Changing the Atmosphere
by Christy Aanderud
May 27, 2020
To be completely honest, the first few weeks of lockdown were bliss. As a flaming introvert, all my dreams of staying home and having all social obligations cancelled were coming true! But by week six or seven, I hit “lockdown fatigue.” I’ve pretty much been at breaking point ever since, with little to no patience and a super short fuse. I realize this makes total sense, given that I’ve been in the company of four extroverts. For two months. Nonstop.

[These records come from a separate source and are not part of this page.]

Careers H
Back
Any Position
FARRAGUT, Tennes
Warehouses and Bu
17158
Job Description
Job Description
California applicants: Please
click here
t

But something had to change.
So a couple of weeks ago I decided to dedicate part of my days to dwelling on the things at home that bring me joy. I shared my thoughts via my Instagram page, and thought that one of those posts might be worth sharing with you in this space because it’s about battling fear by worshiping the King. And who can’t relate to that nowadays?
Yesterday was rough. Today was brutal. The kids have been hitting their limit — I’m kind of amazed at how well they’ve done for this long, really — and all the feelings have been pouring out. The atmosphere has been stormy, as has the sky outside.
Then this evening, as I was singing a makeshift lullaby that I “wrote” for my littlest guy a few weeks ago — essentially the blessings I speak over him each night, but set to a cheesy tune — he fell asleep in my arms. He hasn’t done that since he was a newborn.
And I realized that music — especially praise through song — is almost necessary for this home to be happy. In my own fight for joy, worship music is perhaps one of my most frequently used and most powerful tools. But over the past few days, our home has been almost devoid of music. Cue the angst! (I’ll be remedying that, by the way.)
Back when all this craziness began in March, I could physically feel a spirit of fear trying to move in. (Actually, I sort of quietly freaked out, wondering if my feverish episodes and waves of dizziness and shortness of breath were symptoms of the virus. But then I noticed that my “symptoms” surged whenever we were talking about the pandemic. This wasn’t a virus. This was something altogether different.) So we fought back with praise for the King. And as we upped the amount of worship music played and sung in our home, that fear and unease was replaced with peace. Almost immediately.
Our voice is powerful, especially when proclaiming and declaring truth. Perfect love casts out fear. So let’s declare that love. Shout about his victory over death. It will change the atmosphere.